In fact, Miranda — perhaps the most overlooked character from a fashion point of view — is arguably having the biggest renaissance of the four. The dungarees, the “ugly” trainers with her suits, the oversize jackets and coats.
These looks have dominated some of the most influential catwalks over the past three or four seasons.
Now, the real-life Miranda — actress Cynthia Nixon, who played her — is campaigning to become governor of New York.
In a nod to just how influential the characters still are today, Kristin Davis, who played Charlotte, recently posted a picture of herself on Instagram in support of Cynthia’s campaign. Cynthia’s two closest co-stars, SJP and Kristin, are also two of her biggest campaign supporters.
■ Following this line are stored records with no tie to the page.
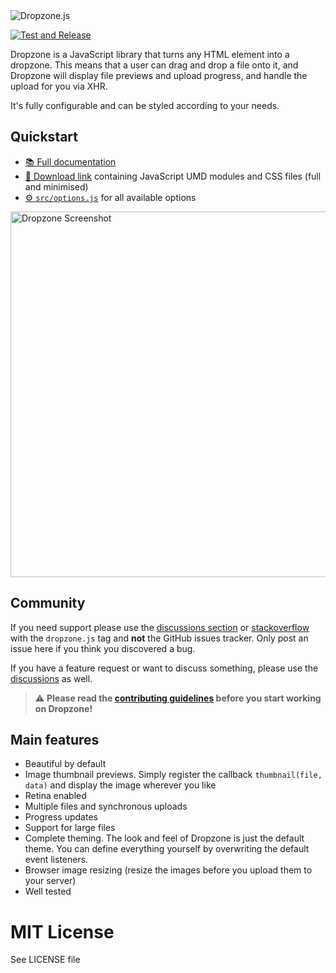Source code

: <img alt="Dropzone.js" src="https://raw.githubusercontent.com/dropzone/dropzone/assets/github-logo.svg" />

[![Test and Release](https://github.com/dropzone/dropzone/actions/workflows/test-and-release.yml/badge.svg)](https://github.com/dropzone/dropzone/actions/workflows/test-and-release.yml)

Dropzone is a JavaScript library that turns any HTML element into a dropzone.
This means that a user can drag and drop a file onto it, and Dropzone will
display file previews and upload progress, and handle the upload for you via
XHR.

It's fully configurable and can be styled according to your needs.

Quickstart
----------

- [📚 Full documentation](https://dropzone.gitbook.io/dropzone/)
- [💾 Download
  link](https://github.com/dropzone/dropzone/releases/latest/download/dist.zip)
  containing JavaScript UMD modules and CSS files (full and minimised)
- [⚙️ `src/options.js`](https://github.com/dropzone/dropzone/blob/main/src/options.js)
  for all available options

<img alt="Dropzone Screenshot" width="585" src="http://i.imgur.com/Xf7QvVG.png" />

Community
---------

If you need support please use the [discussions section][discussions] or
[stackoverflow][so] with the `dropzone.js` tag and **not** the GitHub issues
tracker. Only post an issue here if you think you discovered a bug.

If you have a feature request or want to discuss something, please use the
[discussions][] as well.

[discussions]: https://github.com/dropzone/dropzone/discussions
[so]: https://stackoverflow.com/questions/tagged/dropzone.js


> ⚠️ **Please read the [contributing guidelines](CONTRIBUTING.md) before you start
> working on Dropzone!**


Main features
-------------

- Beautiful by default
- Image thumbnail previews. Simply register the callback `thumbnail(file, data)`
  and display the image wherever you like
- Retina enabled
- Multiple files and synchronous uploads
- Progress updates
- Support for large files
- Complete theming. The look and feel of Dropzone is just the default theme. You
  can define everything yourself by overwriting the default event listeners.
- Browser image resizing (resize the images before you upload them to your
  server)
- Well tested

# MIT License

See LICENSE file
We weren’t crazy to find ourselves in these women.
We needed them — as much as the actresses who played them.
As SJP herself posted on social media just two days ago, next to throwback pictures from filming Sex And The City: “Were those some of the best years of your life? Abso-f***ing-lutely.”
For us, they still are.
- Natasha Pearlman is a former editor of Grazia magazine.